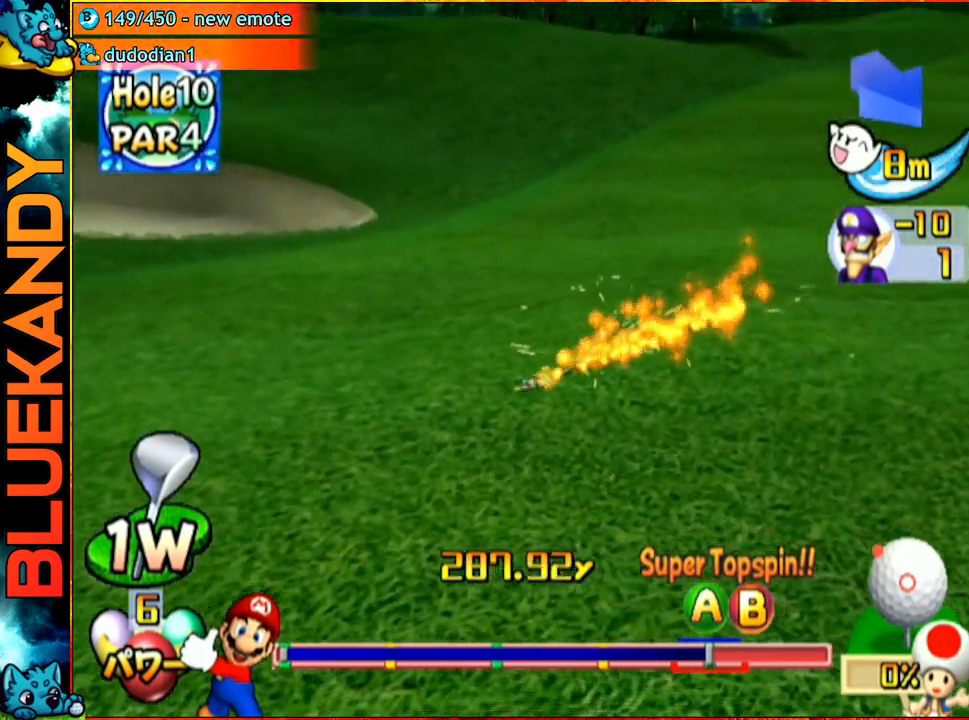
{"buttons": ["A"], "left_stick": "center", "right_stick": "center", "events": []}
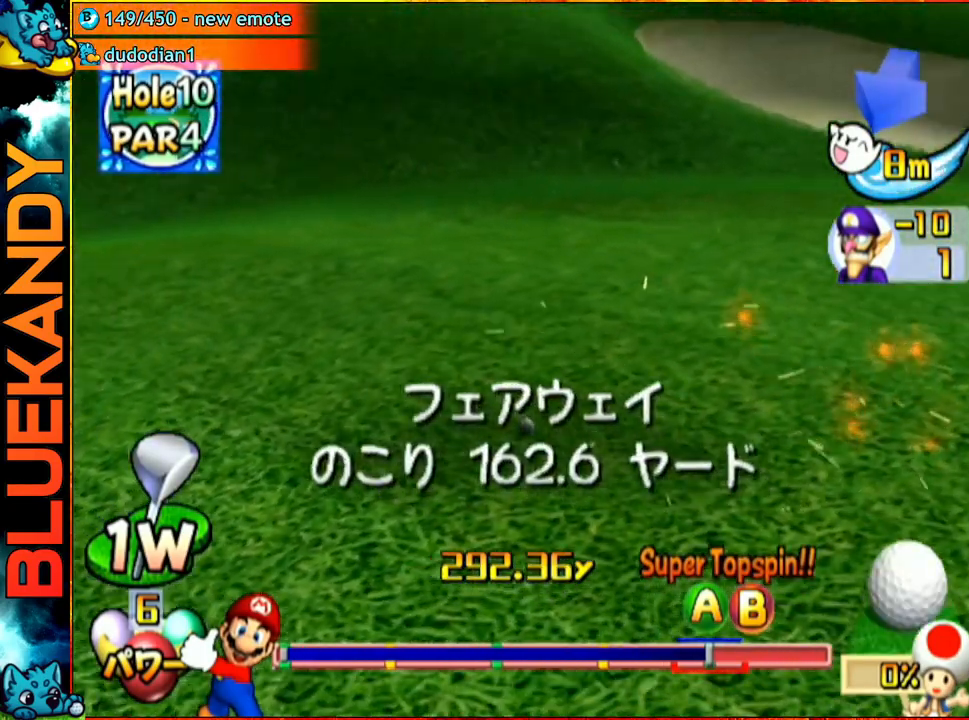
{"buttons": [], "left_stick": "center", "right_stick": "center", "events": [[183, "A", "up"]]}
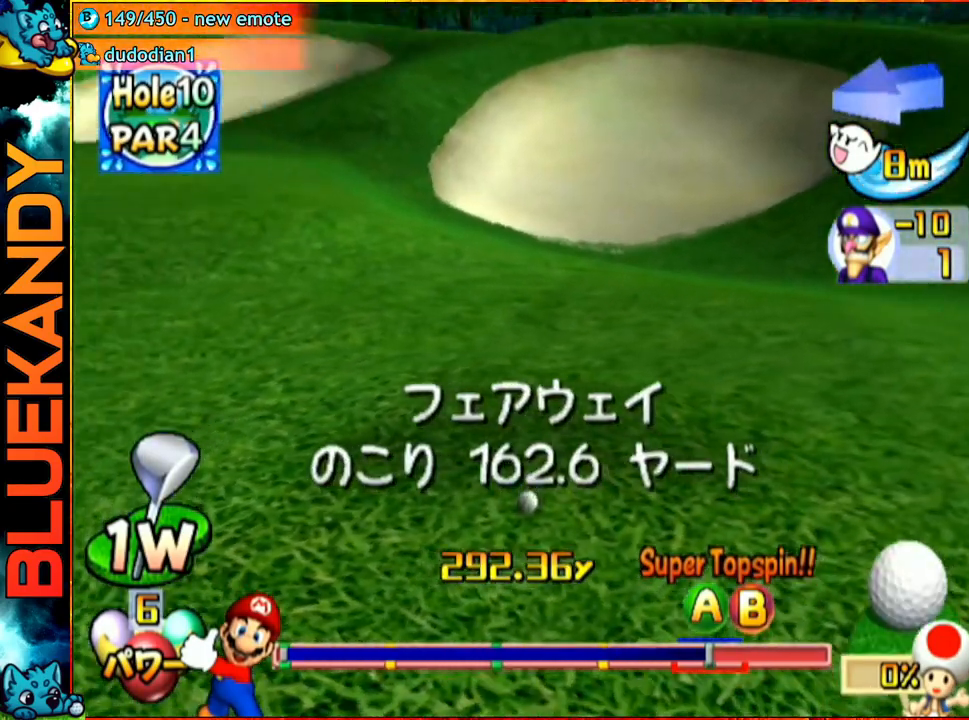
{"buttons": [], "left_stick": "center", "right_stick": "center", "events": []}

## [EXERCISE DETAILS]
Copy out every line above without change, dropping the pictures.

## [RESPONSE TO THE EXERCISE]
{"buttons": ["A"], "left_stick": "center", "right_stick": "center", "events": []}
{"buttons": [], "left_stick": "center", "right_stick": "center", "events": [[183, "A", "up"]]}
{"buttons": [], "left_stick": "center", "right_stick": "center", "events": []}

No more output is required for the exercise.